5237 sayılı TCK’nın 53. maddesinin bazı bölümlerinin iptaline ilişkin Anayasa Mahkemesi’nin 24/11/2015 tarihinde yürürlüğe giren 08/10/2015 gün ve 2014/140 esas, 2015/85 sayılı kararı da nazara alınarak bu maddede öngörülen hak yoksunluklarının uygulanmasının infaz aşamasında gözetilmesi mümkün görülmüştür.

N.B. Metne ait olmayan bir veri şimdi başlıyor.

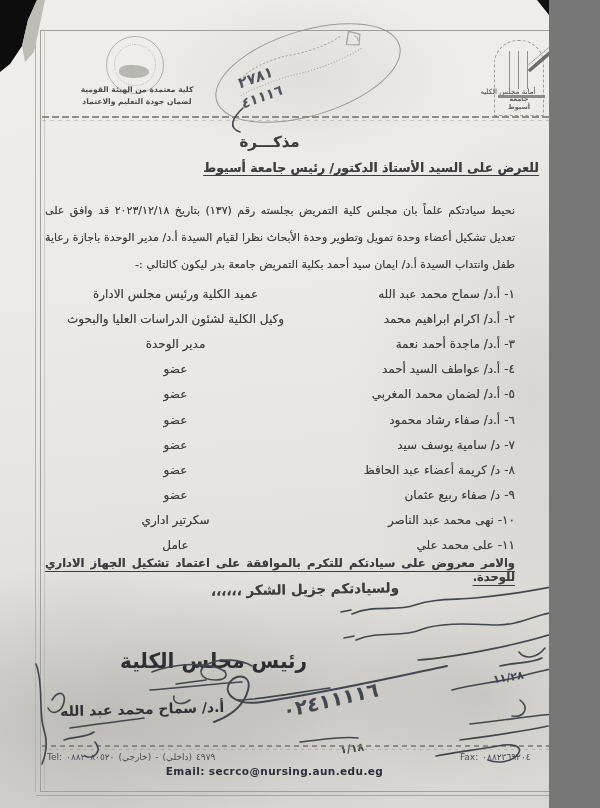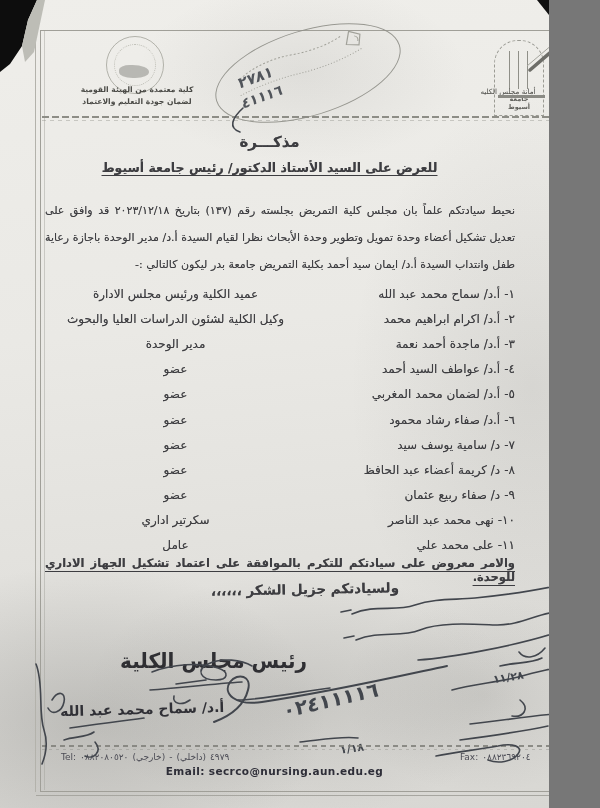--- a/index.html
+++ b/index.html
@@ -35,21 +35,21 @@
   .arch .c1{left:14px;} .arch .c2{left:23px;} .arch .c3{left:32px;}
   .arch-txt{position:absolute;left:0;right:0;bottom:4px;text-align:center;font-size:6.5px;line-height:8px;color:#5f5f5a;font-weight:bold;}
   .council-cap{left:465px;top:87px;width:86px;text-align:center;font-size:7.2px;color:#4a4a46;}
   .council-line{left:498px;top:95px;width:47px;height:3px;background:#8a8a84;}
   .rule-dash{left:42px;top:116px;width:533px;height:2px;
     background:repeating-linear-gradient(90deg,#8d8d86 0 7px,transparent 7px 10px);}
   .rule-dash2{left:42px;top:120px;width:533px;height:1px;opacity:.4;
     background:repeating-linear-gradient(90deg,#8d8d86 0 4px,transparent 4px 8px);}
   
   .title{left:0;right:10px;top:133px;text-align:center;font-size:15px;font-weight:bold;}
-  .subtitle{left:0;right:10px;top:160px;text-align:center;font-size:12.5px;font-weight:bold;
+  .subtitle{left:0;right:10px;top:160px;text-align:right;font-size:12.5px;font-weight:bold;
     text-decoration:underline;text-underline-offset:3px;}
   .bodytxt{left:45px;right:34px;top:197px;font-size:11px;line-height:27px;text-align:justify;}
   .members{left:48px;right:34px;top:281px;}
   .mrow{display:flex;direction:rtl;height:25.2px;align-items:center;font-size:12px;}
   .mcell-name{width:212px;display:flex;gap:4px;white-space:nowrap;}
   .mcell-role{flex:1;text-align:center;}
   .closing{left:45px;right:34px;top:556px;font-size:11.5px;font-weight:bold;text-align:justify;text-align-last:justify;
     text-decoration:underline;text-underline-offset:4px;}
   .thanks{left:150px;width:310px;top:581px;text-align:center;font-size:13.5px;font-weight:bold;transform:rotate(-1deg);}
   
@@ -58,21 +58,21 @@
   
   .hand{color:#42464d;font-weight:bold;}
   .hw-big{left:282px;top:688px;font-size:20px;letter-spacing:4px;transform:rotate(-13deg) skewX(-6deg);}
   .hw-d1{left:493px;top:671px;font-size:11px;transform:rotate(-9deg);}
   .hw-d2{left:340px;top:742px;font-size:11px;transform:rotate(-7deg);}
   
   .foot-dash{left:42px;top:745px;width:533px;height:1.5px;opacity:.85;
     background:repeating-linear-gradient(90deg,#7f7f79 0 5px,transparent 5px 9px);}
   .foot-dash2{left:42px;top:749px;width:533px;height:1px;opacity:.35;
     background:repeating-linear-gradient(90deg,#7f7f79 0 3px,transparent 3px 7px);}
-  .tel{left:61px;top:752px;display:flex;gap:4px;font-size:9px;color:#4c4c55;align-items:center;}
+  .tel{left:47px;top:752px;display:flex;gap:4px;font-size:9px;color:#4c4c55;align-items:center;}
   .tel span{unicode-bidi:isolate;}
   .fax{left:460px;top:752px;display:flex;gap:4px;font-size:9px;color:#4c4c55;}
   .email{left:0;right:0;top:765px;text-align:center;font-size:10.5px;font-weight:bold;color:#2e2e38;letter-spacing:.4px;}
   svg.overlay{position:absolute;left:0;top:0;pointer-events:none;}
 </style>
 </head>
 <body>
 
 <div class="page">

Dosya ve duruşma tutanakları içeriğine, toplanıp karar yerinde incelenerek tartışılan hukuken geçerli ve elverişli kanıtlara, gerekçeye ve hakimin takdirine göre; suçların sanık tarafından işlendiğini kabulde ve nitelendirmede usul ve yasaya aykırılık bulunmadığı anlaşılmış, diğer temyiz itirazları da yerinde görülmemiştir.
Ancak;
Sanığın tekerrüre esas alınan İstanbul 9. Asliye Ceza Mahkemesi’nin 2012/1101 esas ve 2012/1210 karar sayılı ilamının kesinleşme tarihinin 16/09/2012 olması ve suç tarihinin bu tarihten önce olması nedeniyle tekerrür koşullarının oluşmadığı ve sanığın da başkaca tekerrüre esas sabıkası bulunmadığı gözetilmeden sanık hakkında TCK’nın 58. maddesinin uygulanması,
Bozmayı gerektirmiş, sanığın temyiz itirazı bu itibarla yerinde görülmüş olduğundan, hükümlerin açıklanan nedenle tebliğnameye uygun olarak BOZULMASINA, bozma nedeni yeniden yargılama yapılmasını gerektirmediğinden, 5320 sayılı Yasanın 8/1. maddesi yollamasıyla 1412 sayılı CMUK’un 322. maddesinin verdiği yetkiye dayanılarak, hüküm fıkrasından TCK’nın 58. maddesinin uygulanmasına ilişkin kısımın çıkartılması suretiyle, diğer yönleri usul ve yasaya uygun bulunan hükmün DÜZELTİLEREK ONANMASINA, 03/04/2019 tarihinde oybirliğiyle karar verildi.